Regular Financial Audits: Conducting regular financial audits can help identify areas where costs can be cut. Audits can uncover inefficiencies and highlight unnecessary expenses that can be eliminated or reduced. By continuously monitoring your financial health, you can make informed decisions that keep overhead costs in check.

7. Evaluate Pricing Strategy:

Evaluating and optimizing your pricing strategy is crucial for maintaining profitability and competitiveness in the trucking industry. A well-thought-out pricing strategy ensures that you cover your costs, offer value to your customers, and remain competitive in the market.

Conduct a Cost Analysis: The first step in evaluating your pricing strategy is to understand your costs thoroughly. This includes both fixed and variable costs such as fuel, maintenance, driver wages, insurance, and administrative expenses. By having a clear picture of your cost structure, you can set prices that cover these costs and generate a profit. It’s essential to regularly update this analysis to account for fluctuating costs, such as fuel prices.

Analyze the Competitive Landscape: Understanding the pricing strategies of your competitors is critical. Conduct market research to see what other trucking companies charge for similar services. This can help you identify the average market rate and understand where your pricing stands relative to your competitors. If your prices are significantly higher or lower, consider the reasons why and adjust accordingly to remain competitive.

Assess Market Demand: Market demand plays a significant role in pricing. During high-demand periods, such as peak shipping seasons, you may have the flexibility to increase prices. Conversely, in periods of low demand, competitive pricing or discounts might be necessary to attract customers. Understanding the demand cycles in your industry can help you adjust your pricing strategy dynamically.

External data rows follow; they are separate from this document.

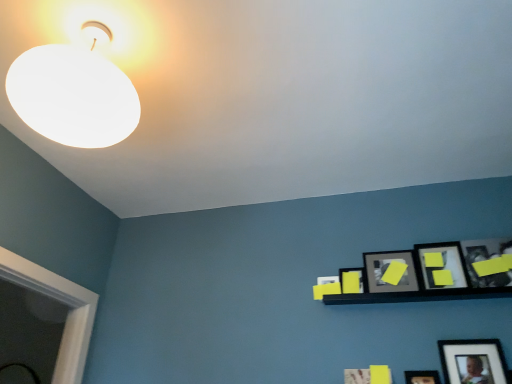
Describe the element at coordinates (489, 262) in the screenshot. The height and width of the screenshot is (384, 512). I see `yellow matte picture frame at upper right, the first picture frame in the right-to-left sequence` at that location.

What do you see at coordinates (442, 266) in the screenshot?
I see `yellow matte picture frame at upper right, the third picture frame positioned from the left` at bounding box center [442, 266].

Identify the location of white matte lampshade at upper left. (74, 93).

You are a GUI agent. You are given a task and a screenshot of the screen. Output one action in this format:
    pyautogui.click(x=<x>, y=<y>)
    Task: Click on the yellow matte picture frame at upper right, the first picture frame viewed from the left
    
    Given the screenshot: What is the action you would take?
    pyautogui.click(x=351, y=280)

From a real-world perspective, does yellow matte picture frame at upper right, placed as the 3th picture frame when sorted from right to left, stand above yellow matte picture frame at upper right, the first picture frame viewed from the left?

Yes, from a real-world perspective, yellow matte picture frame at upper right, placed as the 3th picture frame when sorted from right to left, is on top of yellow matte picture frame at upper right, the first picture frame viewed from the left.

From the image's perspective, between yellow matte picture frame at upper right, placed as the 3th picture frame when sorted from right to left, and yellow matte picture frame at upper right, the fifth picture frame when ordered from right to left, which one is located above?

yellow matte picture frame at upper right, placed as the 3th picture frame when sorted from right to left.

In terms of height, does yellow matte picture frame at upper right, placed as the 3th picture frame when sorted from right to left, look taller or shorter compared to yellow matte picture frame at upper right, the fifth picture frame when ordered from right to left?

In the image, yellow matte picture frame at upper right, placed as the 3th picture frame when sorted from right to left, appears to be taller than yellow matte picture frame at upper right, the fifth picture frame when ordered from right to left.

In terms of width, does yellow matte picture frame at upper right, the third picture frame positioned from the left, look wider or thinner when compared to yellow matte picture frame at upper right, the first picture frame viewed from the left?

In the image, yellow matte picture frame at upper right, the third picture frame positioned from the left, appears to be wider than yellow matte picture frame at upper right, the first picture frame viewed from the left.

Is yellow matte picture frame at upper right, the first picture frame viewed from the left, situated inside matte black picture frame at upper right, which ranks as the fourth picture frame in right-to-left order, or outside?

yellow matte picture frame at upper right, the first picture frame viewed from the left, is spatially situated outside matte black picture frame at upper right, which ranks as the fourth picture frame in right-to-left order.

From the image's perspective, is yellow matte picture frame at upper right, the first picture frame viewed from the left, below matte black picture frame at upper right, which ranks as the fourth picture frame in right-to-left order?

Yes, from the image's perspective, yellow matte picture frame at upper right, the first picture frame viewed from the left, is below matte black picture frame at upper right, which ranks as the fourth picture frame in right-to-left order.

Which of these two, yellow matte picture frame at upper right, the first picture frame viewed from the left, or matte black picture frame at upper right, placed as the 2th picture frame when sorted from left to right, is thinner?

With smaller width is yellow matte picture frame at upper right, the first picture frame viewed from the left.

Which of these two, yellow matte picture frame at upper right, the fifth picture frame when ordered from right to left, or matte black picture frame at upper right, which ranks as the fourth picture frame in right-to-left order, is bigger?

Bigger between the two is matte black picture frame at upper right, which ranks as the fourth picture frame in right-to-left order.

From a real-world perspective, who is located higher, yellow matte picture frame at upper right, the first picture frame in the right-to-left sequence, or white matte lampshade at upper left?

white matte lampshade at upper left.

In terms of height, does yellow matte picture frame at upper right, which is the fifth picture frame from left to right, look taller or shorter compared to white matte lampshade at upper left?

yellow matte picture frame at upper right, which is the fifth picture frame from left to right, is shorter than white matte lampshade at upper left.

Looking at the image, does yellow matte picture frame at upper right, the first picture frame in the right-to-left sequence, seem bigger or smaller compared to white matte lampshade at upper left?

In the image, yellow matte picture frame at upper right, the first picture frame in the right-to-left sequence, appears to be smaller than white matte lampshade at upper left.

Would you consider yellow matte picture frame at upper right, the first picture frame in the right-to-left sequence, to be distant from white matte lampshade at upper left?

yellow matte picture frame at upper right, the first picture frame in the right-to-left sequence, is positioned a significant distance from white matte lampshade at upper left.

From a real-world perspective, is matte black picture frame at upper right, which ranks as the fourth picture frame in right-to-left order, on top of yellow matte picture frame at upper right, the first picture frame viewed from the left?

Yes, from a real-world perspective, matte black picture frame at upper right, which ranks as the fourth picture frame in right-to-left order, is on top of yellow matte picture frame at upper right, the first picture frame viewed from the left.

Based on the photo, choose the correct answer: Is matte black picture frame at upper right, which ranks as the fourth picture frame in right-to-left order, inside yellow matte picture frame at upper right, the fifth picture frame when ordered from right to left, or outside it?

matte black picture frame at upper right, which ranks as the fourth picture frame in right-to-left order, is located beyond the bounds of yellow matte picture frame at upper right, the fifth picture frame when ordered from right to left.

Is point (369, 292) farther from camera compared to point (358, 281)?

No, (369, 292) is in front of (358, 281).

From the image's perspective, who appears lower, matte black picture frame at upper right, which ranks as the fourth picture frame in right-to-left order, or yellow matte picture frame at upper right, the first picture frame viewed from the left?

From the image's view, yellow matte picture frame at upper right, the first picture frame viewed from the left, is below.

Is white matte lampshade at upper left facing towards yellow matte picture frame at upper right, which is the fifth picture frame from left to right?

No, white matte lampshade at upper left does not turn towards yellow matte picture frame at upper right, which is the fifth picture frame from left to right.

Would you say white matte lampshade at upper left is a long distance from yellow matte picture frame at upper right, which is the fifth picture frame from left to right?

That's right, there is a large distance between white matte lampshade at upper left and yellow matte picture frame at upper right, which is the fifth picture frame from left to right.

Between white matte lampshade at upper left and yellow matte picture frame at upper right, which is the fifth picture frame from left to right, which one has larger width?

white matte lampshade at upper left.

Would you consider matte black picture frame at upper right, placed as the 2th picture frame when sorted from left to right, to be distant from white matte lampshade at upper left?

matte black picture frame at upper right, placed as the 2th picture frame when sorted from left to right, is positioned a significant distance from white matte lampshade at upper left.

Who is smaller, matte black picture frame at upper right, placed as the 2th picture frame when sorted from left to right, or white matte lampshade at upper left?

matte black picture frame at upper right, placed as the 2th picture frame when sorted from left to right, is smaller.

Based on the photo, is matte black picture frame at upper right, which ranks as the fourth picture frame in right-to-left order, turned away from white matte lampshade at upper left?

matte black picture frame at upper right, which ranks as the fourth picture frame in right-to-left order, does not have its back to white matte lampshade at upper left.

Where is `lamp on the left side of matte black picture frame at upper right, placed as the 2th picture frame when sorted from left to right`? This screenshot has height=384, width=512. lamp on the left side of matte black picture frame at upper right, placed as the 2th picture frame when sorted from left to right is located at coordinates (74, 93).

Is matte black picture frame at lower right, the second picture frame in the right-to-left sequence, wider than matte black picture frame at upper right, placed as the 2th picture frame when sorted from left to right?

No, matte black picture frame at lower right, the second picture frame in the right-to-left sequence, is not wider than matte black picture frame at upper right, placed as the 2th picture frame when sorted from left to right.

How far apart are matte black picture frame at lower right, the second picture frame in the right-to-left sequence, and matte black picture frame at upper right, which ranks as the fourth picture frame in right-to-left order?

14.13 inches.

Is matte black picture frame at lower right, positioned as the fourth picture frame in left-to-right order, in front of or behind matte black picture frame at upper right, placed as the 2th picture frame when sorted from left to right, in the image?

In the image, matte black picture frame at lower right, positioned as the fourth picture frame in left-to-right order, appears in front of matte black picture frame at upper right, placed as the 2th picture frame when sorted from left to right.

Where is `picture frame that is the 2nd object located below the yellow matte picture frame at upper right, the third picture frame positioned from the left (from the image's perspective)`? picture frame that is the 2nd object located below the yellow matte picture frame at upper right, the third picture frame positioned from the left (from the image's perspective) is located at coordinates (351, 280).

This screenshot has height=384, width=512. I want to click on the 1st picture frame counting from the right side of the yellow matte picture frame at upper right, the first picture frame viewed from the left, so click(x=390, y=271).

Based on the photo, which object lies nearer to the anchor point matte black picture frame at upper right, placed as the 2th picture frame when sorted from left to right, yellow matte picture frame at upper right, the first picture frame viewed from the left, or yellow matte picture frame at upper right, the first picture frame in the right-to-left sequence?

Based on the image, yellow matte picture frame at upper right, the first picture frame viewed from the left, appears to be nearer to matte black picture frame at upper right, placed as the 2th picture frame when sorted from left to right.

Estimate the real-world distances between objects in this image. Which object is further from yellow matte picture frame at upper right, the first picture frame viewed from the left, yellow matte picture frame at upper right, which is the fifth picture frame from left to right, or matte black picture frame at upper right, placed as the 2th picture frame when sorted from left to right?

Among the two, yellow matte picture frame at upper right, which is the fifth picture frame from left to right, is located further to yellow matte picture frame at upper right, the first picture frame viewed from the left.

When comparing their distances from yellow matte picture frame at upper right, the third picture frame positioned from the left, does yellow matte picture frame at upper right, the first picture frame in the right-to-left sequence, or yellow matte picture frame at upper right, the fifth picture frame when ordered from right to left, seem further?

yellow matte picture frame at upper right, the fifth picture frame when ordered from right to left, lies further to yellow matte picture frame at upper right, the third picture frame positioned from the left, than the other object.

Based on their spatial positions, is yellow matte picture frame at upper right, which is the fifth picture frame from left to right, or matte black picture frame at upper right, which ranks as the fourth picture frame in right-to-left order, further from matte black picture frame at lower right, the second picture frame in the right-to-left sequence?

matte black picture frame at upper right, which ranks as the fourth picture frame in right-to-left order, lies further to matte black picture frame at lower right, the second picture frame in the right-to-left sequence, than the other object.

Estimate the real-world distances between objects in this image. Which object is closer to yellow matte picture frame at upper right, the fifth picture frame when ordered from right to left, yellow matte picture frame at upper right, the third picture frame positioned from the left, or white matte lampshade at upper left?

yellow matte picture frame at upper right, the third picture frame positioned from the left, is closer to yellow matte picture frame at upper right, the fifth picture frame when ordered from right to left.

Based on their spatial positions, is white matte lampshade at upper left or yellow matte picture frame at upper right, the first picture frame viewed from the left, further from matte black picture frame at lower right, positioned as the fourth picture frame in left-to-right order?

Based on the image, white matte lampshade at upper left appears to be further to matte black picture frame at lower right, positioned as the fourth picture frame in left-to-right order.

Based on their spatial positions, is matte black picture frame at upper right, placed as the 2th picture frame when sorted from left to right, or yellow matte picture frame at upper right, the fifth picture frame when ordered from right to left, further from white matte lampshade at upper left?

Among the two, matte black picture frame at upper right, placed as the 2th picture frame when sorted from left to right, is located further to white matte lampshade at upper left.

Based on their spatial positions, is yellow matte picture frame at upper right, which is the fifth picture frame from left to right, or matte black picture frame at lower right, positioned as the fourth picture frame in left-to-right order, further from yellow matte picture frame at upper right, the first picture frame viewed from the left?

yellow matte picture frame at upper right, which is the fifth picture frame from left to right, lies further to yellow matte picture frame at upper right, the first picture frame viewed from the left, than the other object.

Identify the location of picture frame between white matte lampshade at upper left and matte black picture frame at upper right, placed as the 2th picture frame when sorted from left to right, in the horizontal direction. (351, 280).

Where is `picture frame between yellow matte picture frame at upper right, the first picture frame viewed from the left, and yellow matte picture frame at upper right, the third picture frame positioned from the left, from left to right`? picture frame between yellow matte picture frame at upper right, the first picture frame viewed from the left, and yellow matte picture frame at upper right, the third picture frame positioned from the left, from left to right is located at coordinates (390, 271).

The trucking industry faces several challenges in the current market, but there are ways to increase profitability. By investing in technology, optimizing load planning, controlling fuel costs, focusing on customer satisfaction, diversifying services, reducing overhead costs, and evaluating pricing strategy, businesses can improve profitability and remain competitive. It’s crucial to stay proactive and flexible in the face of changing market conditions to succeed in the trucking industry.